**What you need to do**
Leaving out the pictures, return each line of the entries from the first through the line with "vous êtes confronté à un problème de fuite de", and only those lines.

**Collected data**
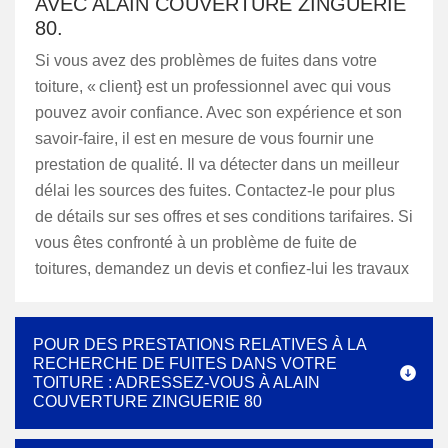
AVEC ALAIN COUVERTURE ZINGUERIE
80.
Si vous avez des problèmes de fuites dans votre
toiture, « client} est un professionnel avec qui vous
pouvez avoir confiance. Avec son expérience et son
savoir-faire, il est en mesure de vous fournir une
prestation de qualité. Il va détecter dans un meilleur
délai les sources des fuites. Contactez-le pour plus
de détails sur ses offres et ses conditions tarifaires. Si
vous êtes confronté à un problème de fuite de
toitures, demandez un devis et confiez-lui les travaux
POUR DES PRESTATIONS RELATIVES À LA
RECHERCHE DE FUITES DANS VOTRE
TOITURE : ADRESSEZ-VOUS À ALAIN
COUVERTURE ZINGUERIE 80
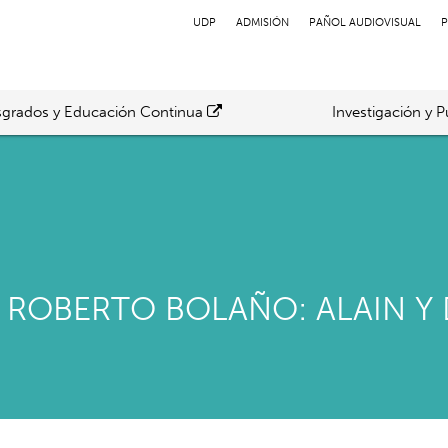
UDP
ADMISIÓN
PAÑOL AUDIOVISUAL
P
grados y Educación Continua
Investigación y P
ROBERTO BOLAÑO: ALAIN Y D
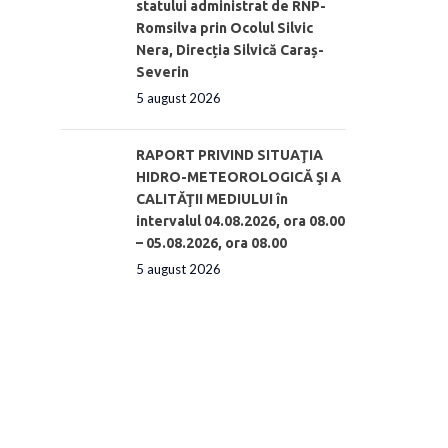
statului administrat de RNP-
Romsilva prin Ocolul Silvic
Nera, Direcția Silvică Caraș-
Severin
5 august 2026
RAPORT PRIVIND SITUAŢIA
HIDRO-METEOROLOGICĂ ŞI A
CALITĂŢII MEDIULUI în
intervalul 04.08.2026, ora 08.00
– 05.08.2026, ora 08.00
5 august 2026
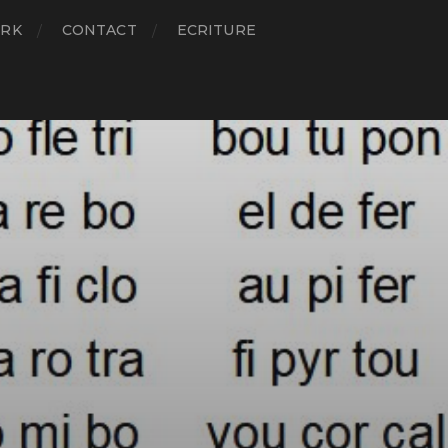
RK
CONTACT
ECRITURE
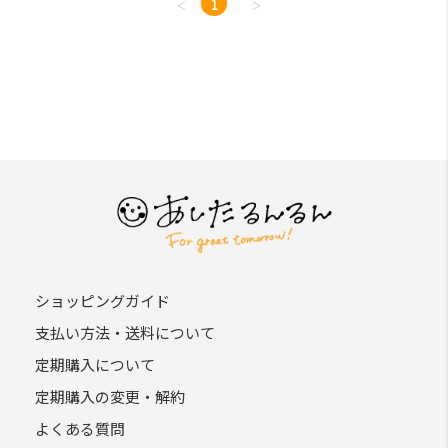
<
1
>
ショッピングガイド
支払い方法・送料について
定期購入について
定期購入の変更・解約
よくある質問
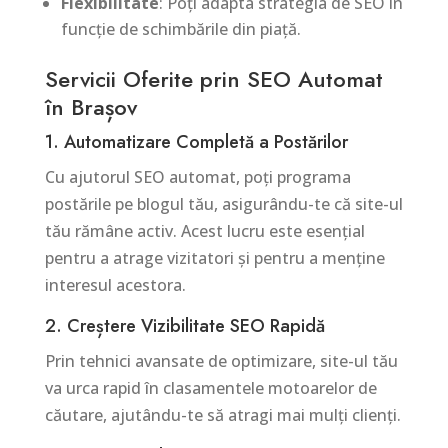
Flexibilitate
: Poți adapta strategia de SEO în
funcție de schimbările din piață.
Servicii Oferite prin SEO Automat
în Brașov
1. Automatizare Completă a Postărilor
Cu ajutorul SEO automat, poți programa
postările pe blogul tău, asigurându-te că site-ul
tău rămâne activ. Acest lucru este esențial
pentru a atrage vizitatori și pentru a menține
interesul acestora.
2. Creștere Vizibilitate SEO Rapidă
Prin tehnici avansate de optimizare, site-ul tău
va urca rapid în clasamentele motoarelor de
căutare, ajutându-te să atragi mai mulți clienți.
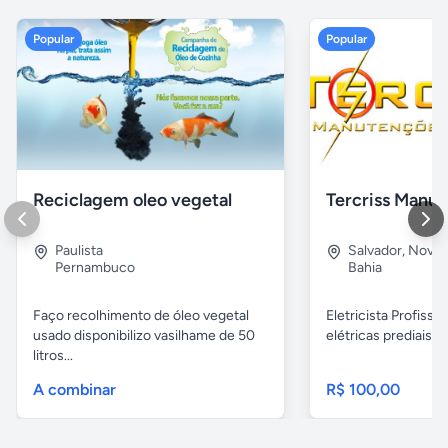
Popular
Popular
Reciclagem oleo vegetal
Paulista
Salvador
,
Nova B
Pernambuco
Bahia
Faço recolhimento de óleo vegetal
Eletricista Profissi
usado disponibilizo vasilhame de 50
elétricas prediais e 
litros...
A combinar
R$ 100,00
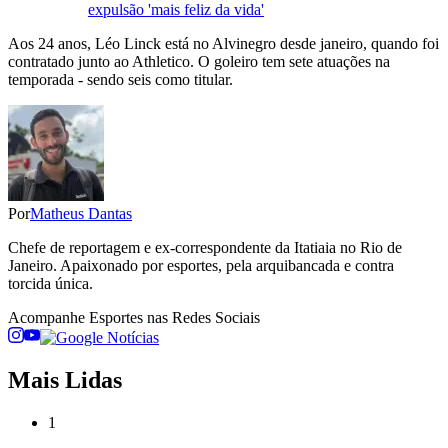
expulsão 'mais feliz da vida'
Aos 24 anos, Léo Linck está no Alvinegro desde janeiro, quando foi
contratado junto ao Athletico. O goleiro tem sete atuações na
temporada - sendo seis como titular.
Por
Matheus Dantas
Chefe de reportagem e ex-correspondente da Itatiaia no Rio de
Janeiro. Apaixonado por esportes, pela arquibancada e contra
torcida única.
Acompanhe
Esportes
nas Redes Sociais
Mais Lidas
1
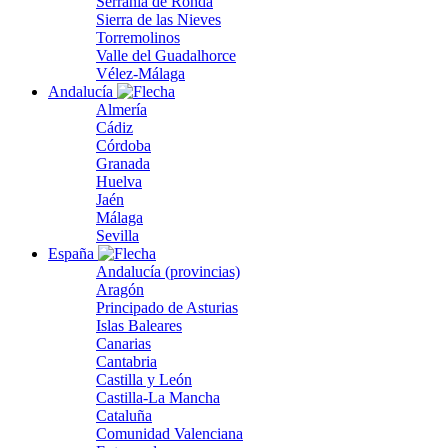
Serranía de Ronda
Sierra de las Nieves
Torremolinos
Valle del Guadalhorce
Vélez-Málaga
Andalucía
Almería
Cádiz
Córdoba
Granada
Huelva
Jaén
Málaga
Sevilla
España
Andalucía (provincias)
Aragón
Principado de Asturias
Islas Baleares
Canarias
Cantabria
Castilla y León
Castilla-La Mancha
Cataluña
Comunidad Valenciana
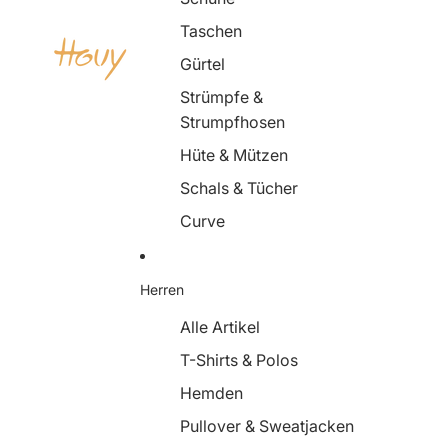
Taschen
Gürtel
Strümpfe &
Strumpfhosen
Hüte & Mützen
Schals & Tücher
Curve
Herren
Alle Artikel
T-Shirts & Polos
Hemden
Pullover & Sweatjacken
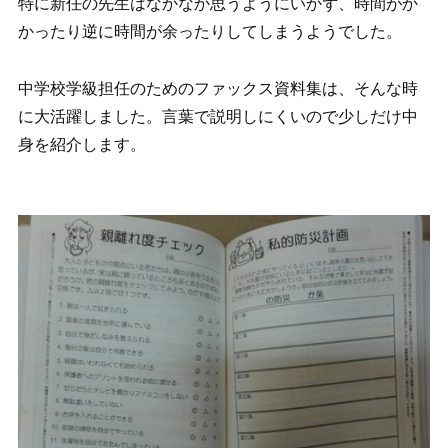
特に新任の先生はなかなか思うようにいかず、時間がか
かったり逆に時間が余ったりしてしまうようでした。
中学校学級担任のためのファックス資料集は、そんな時
に大活躍しました。言葉で説明しにくいので少しだけ中
身を紹介します。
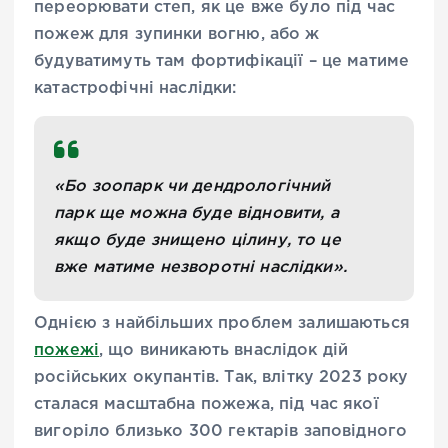
переорювати степ, як це вже було під час
пожеж для зупинки вогню, або ж
будуватимуть там фортифікації – це матиме
катастрофічні наслідки:
«Бо зоопарк чи дендрологічний
парк ще можна буде відновити, а
якщо буде знищено цілину, то це
вже матиме незворотні наслідки».
Однією з найбільших проблем залишаються
пожежі
, що виникають внаслідок дій
російських окупантів. Так, влітку 2023 року
сталася масштабна пожежа, під час якої
вигоріло близько 300 гектарів заповідного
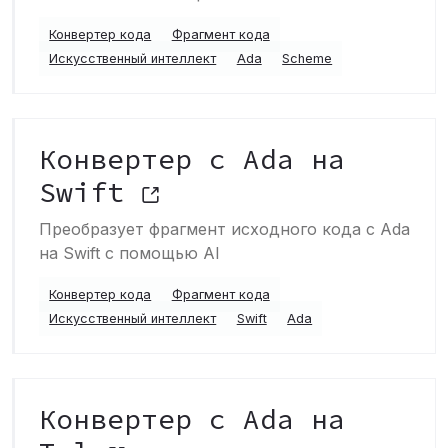
Конвертер кода
Фрагмент кода
Искусственный интеллект
Ada
Scheme
Конвертер с Ada на
Swift
Преобразует фрагмент исходного кода с Ada
на Swift с помощью AI
Конвертер кода
Фрагмент кода
Искусственный интеллект
Swift
Ada
Конвертер с Ada на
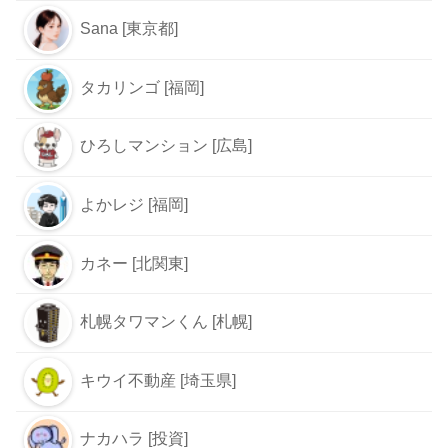
Sana [東京都]
タカリンゴ [福岡]
ひろしマンション [広島]
よかレジ [福岡]
カネー [北関東]
札幌タワマンくん [札幌]
キウイ不動産 [埼玉県]
ナカハラ [投資]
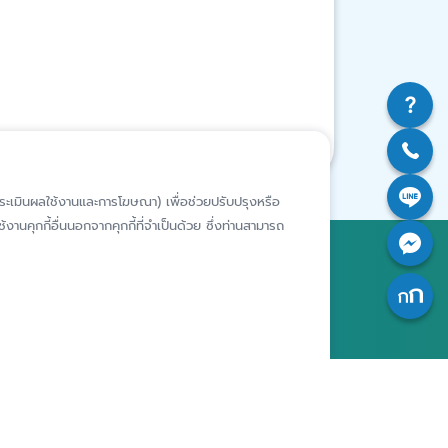
ห์การประเมินผลใช้งานและการโฆษณา) เพื่อช่วยปรับปรุงหรือ
งานคุกกี้อื่นนอกจากคุกกี้ที่จำเป็นด้วย ซึ่งท่านสามารถ
สถาบันคุ้มครองเงินฝาก
อาคารเอสเจ อินฟินิท วัน บิสซิเนส
คอมเพล็กซ์ ชั้น 25 - 27 เลขที่ 349
รียนเฉพาะ
ถนนวิภาวดีรังสิต แขวงจอมพล เขต
ารประพฤติ
จตุจักร กรุงเทพฯ 10900
เจ้าของ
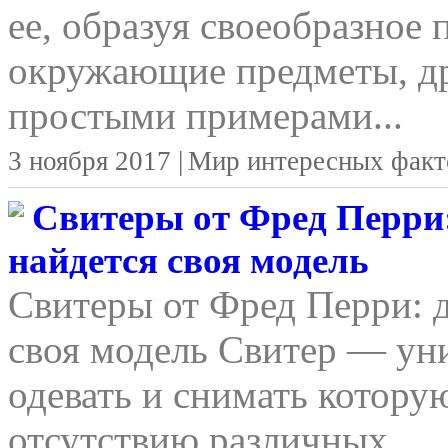
ее, образуя своеобразное 
окружающие предметы, д
простыми примерами...
3 ноября 2017 |
Мир интересных факт
Свитеры от Фред Перри:
найдется своя модель
Свитеры от Фред Перри: д
своя модель Свитер — уни
одевать и снимать котору
отсутствию различных...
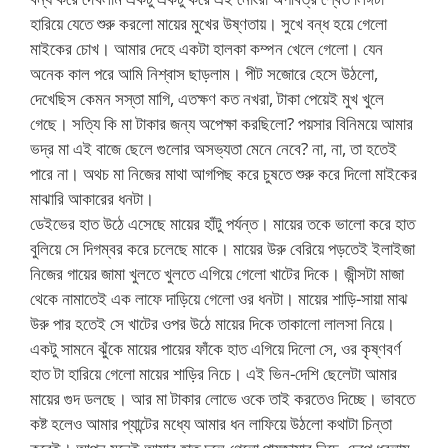
হারিয়ে যেতে শুরু করলো মায়ের মুখের উষ্ণতায়। সুখে বন্ধ হয়ে গেলো
মাইকের চোখ। আমার দেহে একটা হালকা কম্পন খেলে গেলো। যেন
অনেক কাল পরে আমি নিশ্বাস ছাড়লাম। পীট সজোরে হেসে উঠলো,
দেখেছিস কেমন সস্তা মাগি, এতক্ষণ কত নখরা, টাকা পেয়েই মুখ খুলে
গেছে। সত্যি কি মা টাকার জন্য অপেক্ষা করছিলো? পয়সার বিনিময়ে আমার
ভদ্র মা এই বাজে ছেলে গুলোর অসভ্যতা মেনে নেবে? না, না, তা হতেই
পারে না। অথচ মা নিজের মাথা আগপিছ করে চুষতে শুরু করে দিলো মাইকের
মাঝারি আকারের ধনটা।
ডেইভের হাত উঠে এসেছে মায়ের হাঁটু পর্যন্ত। মায়ের তকে ভালো করে হাত
বুলিয়ে সে দিগম্বর করে চলেছে মাকে। মায়ের উরু বেরিয়ে পড়তেই ইলাইজা
নিজের গায়ের জামা খুলতে খুলতে এগিয়ে গেলো খাটের দিকে। জীন্সটা মাজা
থেকে নামাতেই এক লাফে দাড়িয়ে গেলো ওর ধনটা। মায়ের শাড়ি-সায়া মাঝ
উরু পার হতেই সে খাটের ওপর উঠে মায়ের দিকে তাকালো লালসা নিয়ে।
একটু সামনে ঝুঁকে মায়ের পায়ের ফাঁকে হাত এগিয়ে দিলো সে, ওর কৃষ্ণবর্ণ
হাত টা হারিয়ে গেলো মায়ের শাড়ির নিচে। এই ভিন-দেশি ছেলেটা আমার
মায়ের গুদ ডলছে। আর মা টাকার লোভে ওকে তাই করতেও দিচ্ছে। ভাবতে
কষ্ট হলেও আমার প্যান্টের মধ্যে আমার ধন লাফিয়ে উঠলো কথাটা চিন্তা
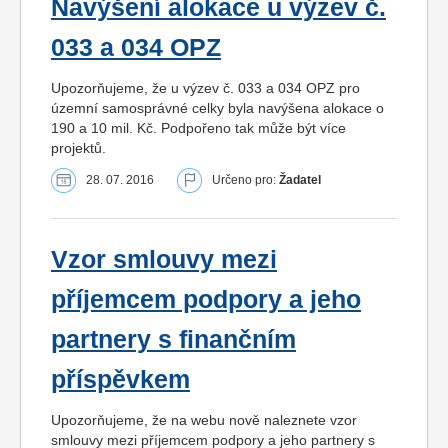
Navýšení alokace u výzev č.
033 a 034 OPZ
Upozorňujeme, že u výzev č. 033 a 034 OPZ pro
územní samosprávné celky byla navýšena alokace o
190 a 10 mil. Kč. Podpořeno tak může být více
projektů.
28. 07. 2016
Určeno pro:
Žadatel
Vzor smlouvy mezi
příjemcem podpory a jeho
partnery s finančním
příspěvkem
Upozorňujeme, že na webu nově naleznete vzor
smlouvy mezi příjemcem podpory a jeho partnery s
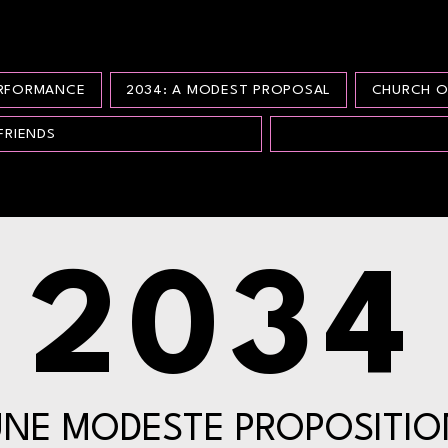
ERFORMANCE
2034: A MODEST PROPOSAL
CHURCH O
FRIENDS
2034
UNE MODESTE PROPOSITIO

**Written solution**
AVEC ALAIN COUVERTURE ZINGUERIE
80.
Si vous avez des problèmes de fuites dans votre
toiture, « client} est un professionnel avec qui vous
pouvez avoir confiance. Avec son expérience et son
savoir-faire, il est en mesure de vous fournir une
prestation de qualité. Il va détecter dans un meilleur
délai les sources des fuites. Contactez-le pour plus
de détails sur ses offres et ses conditions tarifaires. Si
vous êtes confronté à un problème de fuite de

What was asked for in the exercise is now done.